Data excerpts
#####
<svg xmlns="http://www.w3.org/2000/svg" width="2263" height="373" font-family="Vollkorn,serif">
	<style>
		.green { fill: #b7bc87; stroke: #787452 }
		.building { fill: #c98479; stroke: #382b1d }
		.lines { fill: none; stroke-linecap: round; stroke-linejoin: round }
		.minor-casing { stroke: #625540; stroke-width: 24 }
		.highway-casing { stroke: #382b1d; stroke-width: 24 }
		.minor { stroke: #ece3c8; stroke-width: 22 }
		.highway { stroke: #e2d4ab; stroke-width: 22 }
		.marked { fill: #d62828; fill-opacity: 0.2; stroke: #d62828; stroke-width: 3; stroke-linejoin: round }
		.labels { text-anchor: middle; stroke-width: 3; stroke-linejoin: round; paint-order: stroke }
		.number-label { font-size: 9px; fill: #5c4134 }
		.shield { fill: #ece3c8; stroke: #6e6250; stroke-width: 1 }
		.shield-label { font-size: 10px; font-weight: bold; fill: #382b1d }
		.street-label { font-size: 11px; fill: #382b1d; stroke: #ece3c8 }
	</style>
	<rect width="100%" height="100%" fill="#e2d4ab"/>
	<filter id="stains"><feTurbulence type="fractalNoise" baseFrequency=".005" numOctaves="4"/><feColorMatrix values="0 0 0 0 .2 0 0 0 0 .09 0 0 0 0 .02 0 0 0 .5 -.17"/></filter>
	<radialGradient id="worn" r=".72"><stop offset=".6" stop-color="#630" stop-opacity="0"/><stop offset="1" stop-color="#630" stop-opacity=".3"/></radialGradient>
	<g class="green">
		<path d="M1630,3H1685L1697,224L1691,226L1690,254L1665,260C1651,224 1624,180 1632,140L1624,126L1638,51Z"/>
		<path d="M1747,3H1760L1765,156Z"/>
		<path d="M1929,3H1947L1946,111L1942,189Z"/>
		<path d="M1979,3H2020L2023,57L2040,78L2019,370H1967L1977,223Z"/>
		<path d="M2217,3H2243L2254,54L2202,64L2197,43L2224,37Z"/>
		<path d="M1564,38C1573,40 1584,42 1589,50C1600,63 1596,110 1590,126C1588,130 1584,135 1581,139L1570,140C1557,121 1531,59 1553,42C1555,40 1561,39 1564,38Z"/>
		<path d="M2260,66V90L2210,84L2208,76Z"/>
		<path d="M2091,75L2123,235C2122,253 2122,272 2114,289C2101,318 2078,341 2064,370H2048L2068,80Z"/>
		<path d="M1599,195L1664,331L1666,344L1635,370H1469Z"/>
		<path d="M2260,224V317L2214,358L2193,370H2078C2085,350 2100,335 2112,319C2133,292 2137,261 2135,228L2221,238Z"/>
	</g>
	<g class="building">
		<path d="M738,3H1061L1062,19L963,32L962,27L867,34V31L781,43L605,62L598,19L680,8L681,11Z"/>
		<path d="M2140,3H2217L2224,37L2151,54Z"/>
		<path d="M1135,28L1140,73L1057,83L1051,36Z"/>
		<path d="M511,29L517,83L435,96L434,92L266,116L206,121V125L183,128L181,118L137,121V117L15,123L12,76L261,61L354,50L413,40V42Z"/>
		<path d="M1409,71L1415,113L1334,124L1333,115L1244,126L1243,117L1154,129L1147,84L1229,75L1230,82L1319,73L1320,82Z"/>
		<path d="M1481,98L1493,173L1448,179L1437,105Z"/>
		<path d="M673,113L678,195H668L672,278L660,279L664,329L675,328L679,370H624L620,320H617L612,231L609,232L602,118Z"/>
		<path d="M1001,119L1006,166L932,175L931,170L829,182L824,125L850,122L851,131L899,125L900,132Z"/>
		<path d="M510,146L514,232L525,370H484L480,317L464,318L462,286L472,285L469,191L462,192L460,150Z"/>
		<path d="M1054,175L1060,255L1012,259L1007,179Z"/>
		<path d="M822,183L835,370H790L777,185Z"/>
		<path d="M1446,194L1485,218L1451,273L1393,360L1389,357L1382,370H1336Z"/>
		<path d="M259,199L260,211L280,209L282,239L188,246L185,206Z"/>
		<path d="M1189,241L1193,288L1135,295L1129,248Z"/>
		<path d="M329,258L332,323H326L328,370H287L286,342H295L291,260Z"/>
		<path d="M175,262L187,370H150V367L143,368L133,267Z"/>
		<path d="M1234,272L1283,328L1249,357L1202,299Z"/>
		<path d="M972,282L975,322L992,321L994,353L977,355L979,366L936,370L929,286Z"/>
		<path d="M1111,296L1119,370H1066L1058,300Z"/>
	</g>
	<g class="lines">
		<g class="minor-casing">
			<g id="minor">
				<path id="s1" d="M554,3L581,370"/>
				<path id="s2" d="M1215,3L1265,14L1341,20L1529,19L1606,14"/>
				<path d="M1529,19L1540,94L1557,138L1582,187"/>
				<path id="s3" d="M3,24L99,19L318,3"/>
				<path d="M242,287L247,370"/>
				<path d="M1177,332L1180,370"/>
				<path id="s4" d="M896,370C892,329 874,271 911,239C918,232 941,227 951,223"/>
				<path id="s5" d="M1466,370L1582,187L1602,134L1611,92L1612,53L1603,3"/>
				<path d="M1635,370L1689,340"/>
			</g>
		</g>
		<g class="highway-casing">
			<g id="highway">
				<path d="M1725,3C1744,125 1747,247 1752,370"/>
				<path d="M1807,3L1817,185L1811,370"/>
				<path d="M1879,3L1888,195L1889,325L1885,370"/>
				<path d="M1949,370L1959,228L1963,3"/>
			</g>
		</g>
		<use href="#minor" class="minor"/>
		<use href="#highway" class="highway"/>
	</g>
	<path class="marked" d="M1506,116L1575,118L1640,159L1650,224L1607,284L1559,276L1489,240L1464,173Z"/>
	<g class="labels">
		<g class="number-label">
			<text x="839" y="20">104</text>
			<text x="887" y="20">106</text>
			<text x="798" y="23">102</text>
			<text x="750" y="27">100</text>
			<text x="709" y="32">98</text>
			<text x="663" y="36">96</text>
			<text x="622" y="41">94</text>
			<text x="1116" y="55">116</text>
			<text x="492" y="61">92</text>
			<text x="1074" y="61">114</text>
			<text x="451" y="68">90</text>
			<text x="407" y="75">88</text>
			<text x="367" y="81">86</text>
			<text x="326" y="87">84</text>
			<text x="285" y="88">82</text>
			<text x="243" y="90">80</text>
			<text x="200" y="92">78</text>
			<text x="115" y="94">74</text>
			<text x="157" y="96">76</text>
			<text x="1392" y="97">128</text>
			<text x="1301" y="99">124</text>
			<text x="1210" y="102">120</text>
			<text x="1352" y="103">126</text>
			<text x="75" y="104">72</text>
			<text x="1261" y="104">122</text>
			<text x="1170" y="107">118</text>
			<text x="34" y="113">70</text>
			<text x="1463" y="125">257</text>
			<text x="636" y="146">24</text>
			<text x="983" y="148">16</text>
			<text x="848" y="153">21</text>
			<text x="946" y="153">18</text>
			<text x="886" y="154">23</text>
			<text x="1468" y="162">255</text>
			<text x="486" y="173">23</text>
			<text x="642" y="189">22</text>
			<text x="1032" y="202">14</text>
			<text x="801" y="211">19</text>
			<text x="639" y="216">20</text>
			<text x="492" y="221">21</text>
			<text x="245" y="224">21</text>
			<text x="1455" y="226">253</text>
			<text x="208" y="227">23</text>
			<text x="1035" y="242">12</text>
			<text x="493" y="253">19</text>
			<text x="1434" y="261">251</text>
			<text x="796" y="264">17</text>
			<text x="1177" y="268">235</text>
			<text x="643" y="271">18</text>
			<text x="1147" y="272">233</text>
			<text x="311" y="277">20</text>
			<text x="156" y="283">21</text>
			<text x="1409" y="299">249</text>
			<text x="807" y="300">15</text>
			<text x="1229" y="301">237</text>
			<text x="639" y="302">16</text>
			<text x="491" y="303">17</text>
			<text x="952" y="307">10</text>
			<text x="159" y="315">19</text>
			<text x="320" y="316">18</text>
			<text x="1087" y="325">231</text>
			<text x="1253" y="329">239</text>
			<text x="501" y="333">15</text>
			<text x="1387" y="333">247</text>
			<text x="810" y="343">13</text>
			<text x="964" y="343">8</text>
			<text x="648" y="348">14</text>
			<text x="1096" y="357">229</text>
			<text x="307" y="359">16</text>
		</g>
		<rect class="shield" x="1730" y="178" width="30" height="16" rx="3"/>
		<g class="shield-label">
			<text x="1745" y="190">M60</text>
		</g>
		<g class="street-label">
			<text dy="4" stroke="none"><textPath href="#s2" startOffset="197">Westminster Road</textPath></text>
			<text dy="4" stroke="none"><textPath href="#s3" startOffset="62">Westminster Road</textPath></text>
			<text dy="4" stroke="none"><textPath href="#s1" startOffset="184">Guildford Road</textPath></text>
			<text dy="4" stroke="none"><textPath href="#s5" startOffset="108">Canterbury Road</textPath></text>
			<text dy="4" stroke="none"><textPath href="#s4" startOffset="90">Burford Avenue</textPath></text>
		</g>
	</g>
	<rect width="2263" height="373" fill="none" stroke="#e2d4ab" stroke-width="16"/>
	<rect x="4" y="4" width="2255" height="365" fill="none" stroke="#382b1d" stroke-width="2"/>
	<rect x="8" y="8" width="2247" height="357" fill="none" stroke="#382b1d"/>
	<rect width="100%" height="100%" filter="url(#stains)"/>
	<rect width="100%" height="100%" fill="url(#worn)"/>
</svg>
#####
* **INSTRUCTIONS FOR THE TASK**
Transcribe the records above exactly, beginning at the line that contains "#b7bc87; stroke: #787452" and ending with the line that contains "0 0 0 0 .09", both included, and nothing else.

* **SOLUTION TO THE PROBLEM**
		.green { fill: #b7bc87; stroke: #787452 }
		.building { fill: #c98479; stroke: #382b1d }
		.lines { fill: none; stroke-linecap: round; stroke-linejoin: round }
		.minor-casing { stroke: #625540; stroke-width: 24 }
		.highway-casing { stroke: #382b1d; stroke-width: 24 }
		.minor { stroke: #ece3c8; stroke-width: 22 }
		.highway { stroke: #e2d4ab; stroke-width: 22 }
		.marked { fill: #d62828; fill-opacity: 0.2; stroke: #d62828; stroke-width: 3; stroke-linejoin: round }
		.labels { text-anchor: middle; stroke-width: 3; stroke-linejoin: round; paint-order: stroke }
		.number-label { font-size: 9px; fill: #5c4134 }
		.shield { fill: #ece3c8; stroke: #6e6250; stroke-width: 1 }
		.shield-label { font-size: 10px; font-weight: bold; fill: #382b1d }
		.street-label { font-size: 11px; fill: #382b1d; stroke: #ece3c8 }
	</style>
	<rect width="100%" height="100%" fill="#e2d4ab"/>
	<filter id="stains"><feTurbulence type="fractalNoise" baseFrequency=".005" numOctaves="4"/><feColorMatrix values="0 0 0 0 .2 0 0 0 0 .09 0 0 0 0 .02 0 0 0 .5 -.17"/></filter>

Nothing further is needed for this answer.